### PROBLEM STATEMENT
The word "Χωρίς" marks the lines to report; pull each of them from the listing.

### RECORDS SHOWN
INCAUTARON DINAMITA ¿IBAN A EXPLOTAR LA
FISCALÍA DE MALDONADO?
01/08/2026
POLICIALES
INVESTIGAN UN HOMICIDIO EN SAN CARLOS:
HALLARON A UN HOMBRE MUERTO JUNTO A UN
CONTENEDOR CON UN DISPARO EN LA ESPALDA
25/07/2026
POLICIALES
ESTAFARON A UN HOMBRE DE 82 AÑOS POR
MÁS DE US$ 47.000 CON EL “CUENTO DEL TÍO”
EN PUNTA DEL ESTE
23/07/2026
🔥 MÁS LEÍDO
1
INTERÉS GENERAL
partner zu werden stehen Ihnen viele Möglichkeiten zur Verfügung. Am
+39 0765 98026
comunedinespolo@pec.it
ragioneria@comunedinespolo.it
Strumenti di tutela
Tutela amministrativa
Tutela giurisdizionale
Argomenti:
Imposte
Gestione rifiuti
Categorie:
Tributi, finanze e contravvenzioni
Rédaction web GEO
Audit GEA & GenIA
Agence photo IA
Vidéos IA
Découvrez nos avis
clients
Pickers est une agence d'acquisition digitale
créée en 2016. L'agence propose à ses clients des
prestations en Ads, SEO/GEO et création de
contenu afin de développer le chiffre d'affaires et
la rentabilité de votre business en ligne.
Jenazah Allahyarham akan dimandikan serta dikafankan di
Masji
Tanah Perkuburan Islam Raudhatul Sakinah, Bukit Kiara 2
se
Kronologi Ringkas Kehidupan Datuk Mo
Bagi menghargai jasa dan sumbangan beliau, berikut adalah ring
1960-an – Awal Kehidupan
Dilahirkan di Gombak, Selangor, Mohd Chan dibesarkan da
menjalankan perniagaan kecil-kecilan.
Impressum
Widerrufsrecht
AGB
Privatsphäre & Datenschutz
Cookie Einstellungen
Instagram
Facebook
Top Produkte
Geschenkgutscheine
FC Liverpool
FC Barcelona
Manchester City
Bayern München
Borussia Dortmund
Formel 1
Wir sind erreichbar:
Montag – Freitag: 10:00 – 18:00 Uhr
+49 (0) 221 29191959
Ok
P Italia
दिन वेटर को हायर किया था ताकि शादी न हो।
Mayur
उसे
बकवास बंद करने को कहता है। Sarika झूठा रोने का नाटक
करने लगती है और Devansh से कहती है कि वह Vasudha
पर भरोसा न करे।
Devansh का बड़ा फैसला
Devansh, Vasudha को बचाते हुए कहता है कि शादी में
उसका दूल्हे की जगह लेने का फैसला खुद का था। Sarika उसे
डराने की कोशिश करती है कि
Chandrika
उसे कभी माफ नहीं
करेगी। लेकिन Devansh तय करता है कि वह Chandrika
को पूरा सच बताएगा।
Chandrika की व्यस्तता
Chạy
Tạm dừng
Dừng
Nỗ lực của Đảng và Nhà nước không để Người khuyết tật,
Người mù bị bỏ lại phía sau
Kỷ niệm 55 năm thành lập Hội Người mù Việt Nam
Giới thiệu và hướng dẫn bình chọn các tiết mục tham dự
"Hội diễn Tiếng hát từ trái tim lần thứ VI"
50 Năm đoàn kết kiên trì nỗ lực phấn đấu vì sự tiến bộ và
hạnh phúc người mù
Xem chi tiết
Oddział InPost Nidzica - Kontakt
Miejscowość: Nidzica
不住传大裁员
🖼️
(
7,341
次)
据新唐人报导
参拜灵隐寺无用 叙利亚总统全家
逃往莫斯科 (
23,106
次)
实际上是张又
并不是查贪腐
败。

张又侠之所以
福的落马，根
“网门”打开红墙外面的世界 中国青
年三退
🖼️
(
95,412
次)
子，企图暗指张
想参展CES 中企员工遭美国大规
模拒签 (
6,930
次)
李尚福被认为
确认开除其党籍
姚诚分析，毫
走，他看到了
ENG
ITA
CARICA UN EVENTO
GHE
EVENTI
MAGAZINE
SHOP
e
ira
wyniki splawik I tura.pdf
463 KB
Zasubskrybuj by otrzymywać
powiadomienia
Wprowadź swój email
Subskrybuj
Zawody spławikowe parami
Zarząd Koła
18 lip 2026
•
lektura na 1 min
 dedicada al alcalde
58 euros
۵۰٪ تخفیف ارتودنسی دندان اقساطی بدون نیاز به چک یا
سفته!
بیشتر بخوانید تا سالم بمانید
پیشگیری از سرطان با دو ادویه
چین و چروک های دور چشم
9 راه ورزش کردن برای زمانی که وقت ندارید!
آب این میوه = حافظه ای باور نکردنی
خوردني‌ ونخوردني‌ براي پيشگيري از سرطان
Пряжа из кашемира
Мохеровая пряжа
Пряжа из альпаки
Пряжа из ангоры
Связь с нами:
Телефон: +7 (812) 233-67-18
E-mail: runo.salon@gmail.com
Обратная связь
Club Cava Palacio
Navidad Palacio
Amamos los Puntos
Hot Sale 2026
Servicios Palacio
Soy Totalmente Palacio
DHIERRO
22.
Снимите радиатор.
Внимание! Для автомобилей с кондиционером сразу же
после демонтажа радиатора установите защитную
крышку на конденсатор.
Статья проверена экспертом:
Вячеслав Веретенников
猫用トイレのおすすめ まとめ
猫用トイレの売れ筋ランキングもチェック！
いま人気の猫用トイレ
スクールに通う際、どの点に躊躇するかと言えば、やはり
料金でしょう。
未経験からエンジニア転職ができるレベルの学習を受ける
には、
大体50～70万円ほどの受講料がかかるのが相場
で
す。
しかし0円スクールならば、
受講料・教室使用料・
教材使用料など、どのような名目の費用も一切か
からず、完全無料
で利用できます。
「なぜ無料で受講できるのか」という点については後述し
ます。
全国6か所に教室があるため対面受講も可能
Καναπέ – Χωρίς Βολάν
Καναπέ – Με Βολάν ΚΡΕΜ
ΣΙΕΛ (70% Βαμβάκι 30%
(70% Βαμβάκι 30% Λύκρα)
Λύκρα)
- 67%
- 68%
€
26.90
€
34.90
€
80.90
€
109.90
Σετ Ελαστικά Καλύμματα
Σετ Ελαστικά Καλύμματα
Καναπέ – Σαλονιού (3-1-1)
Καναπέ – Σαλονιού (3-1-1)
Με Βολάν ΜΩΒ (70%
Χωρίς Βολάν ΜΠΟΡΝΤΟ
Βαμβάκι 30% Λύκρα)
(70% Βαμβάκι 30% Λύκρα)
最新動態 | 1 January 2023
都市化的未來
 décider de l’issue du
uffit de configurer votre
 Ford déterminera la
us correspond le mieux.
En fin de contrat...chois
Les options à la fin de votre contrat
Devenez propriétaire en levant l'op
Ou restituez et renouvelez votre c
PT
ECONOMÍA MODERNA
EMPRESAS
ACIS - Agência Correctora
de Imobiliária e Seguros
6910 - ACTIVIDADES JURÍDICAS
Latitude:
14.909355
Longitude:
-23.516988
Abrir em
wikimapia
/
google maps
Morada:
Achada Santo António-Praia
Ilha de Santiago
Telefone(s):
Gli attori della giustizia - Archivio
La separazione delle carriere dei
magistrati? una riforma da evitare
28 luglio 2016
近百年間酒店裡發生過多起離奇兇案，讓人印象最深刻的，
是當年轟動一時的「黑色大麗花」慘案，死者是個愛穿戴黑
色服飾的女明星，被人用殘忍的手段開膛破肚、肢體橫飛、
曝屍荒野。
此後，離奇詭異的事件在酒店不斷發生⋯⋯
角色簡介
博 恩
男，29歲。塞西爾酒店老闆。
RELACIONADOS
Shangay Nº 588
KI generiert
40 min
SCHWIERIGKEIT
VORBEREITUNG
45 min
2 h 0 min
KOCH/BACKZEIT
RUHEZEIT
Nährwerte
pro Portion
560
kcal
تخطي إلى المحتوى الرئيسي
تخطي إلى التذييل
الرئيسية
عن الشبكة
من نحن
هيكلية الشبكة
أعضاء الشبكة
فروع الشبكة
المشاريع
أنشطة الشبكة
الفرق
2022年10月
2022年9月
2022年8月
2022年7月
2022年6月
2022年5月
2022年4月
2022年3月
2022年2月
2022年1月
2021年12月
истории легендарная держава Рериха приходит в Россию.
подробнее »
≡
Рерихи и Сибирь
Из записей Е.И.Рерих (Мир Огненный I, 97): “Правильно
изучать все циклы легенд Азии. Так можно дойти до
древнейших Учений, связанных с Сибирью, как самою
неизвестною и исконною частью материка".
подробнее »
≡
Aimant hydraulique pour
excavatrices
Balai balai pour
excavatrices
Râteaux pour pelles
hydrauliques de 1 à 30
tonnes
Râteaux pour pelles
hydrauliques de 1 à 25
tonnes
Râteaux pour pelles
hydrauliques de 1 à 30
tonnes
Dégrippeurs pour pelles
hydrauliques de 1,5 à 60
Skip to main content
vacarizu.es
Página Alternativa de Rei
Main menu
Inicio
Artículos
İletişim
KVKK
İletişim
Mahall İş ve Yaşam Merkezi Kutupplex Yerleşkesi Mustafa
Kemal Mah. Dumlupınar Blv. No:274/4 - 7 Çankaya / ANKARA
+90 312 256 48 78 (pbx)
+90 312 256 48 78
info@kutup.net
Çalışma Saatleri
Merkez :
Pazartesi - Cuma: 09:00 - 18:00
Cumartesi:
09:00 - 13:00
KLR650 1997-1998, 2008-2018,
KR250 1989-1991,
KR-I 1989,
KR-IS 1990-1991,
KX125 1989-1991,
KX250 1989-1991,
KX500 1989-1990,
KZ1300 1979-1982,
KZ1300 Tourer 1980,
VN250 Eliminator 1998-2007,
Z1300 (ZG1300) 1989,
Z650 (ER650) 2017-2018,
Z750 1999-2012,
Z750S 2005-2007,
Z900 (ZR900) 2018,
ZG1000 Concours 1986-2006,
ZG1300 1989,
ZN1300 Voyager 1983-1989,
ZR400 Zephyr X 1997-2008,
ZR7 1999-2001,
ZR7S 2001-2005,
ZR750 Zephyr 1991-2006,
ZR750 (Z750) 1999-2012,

### REPLY TO THE TASK
Καναπέ – Χωρίς Βολάν
Χωρίς Βολάν ΜΠΟΡΝΤΟ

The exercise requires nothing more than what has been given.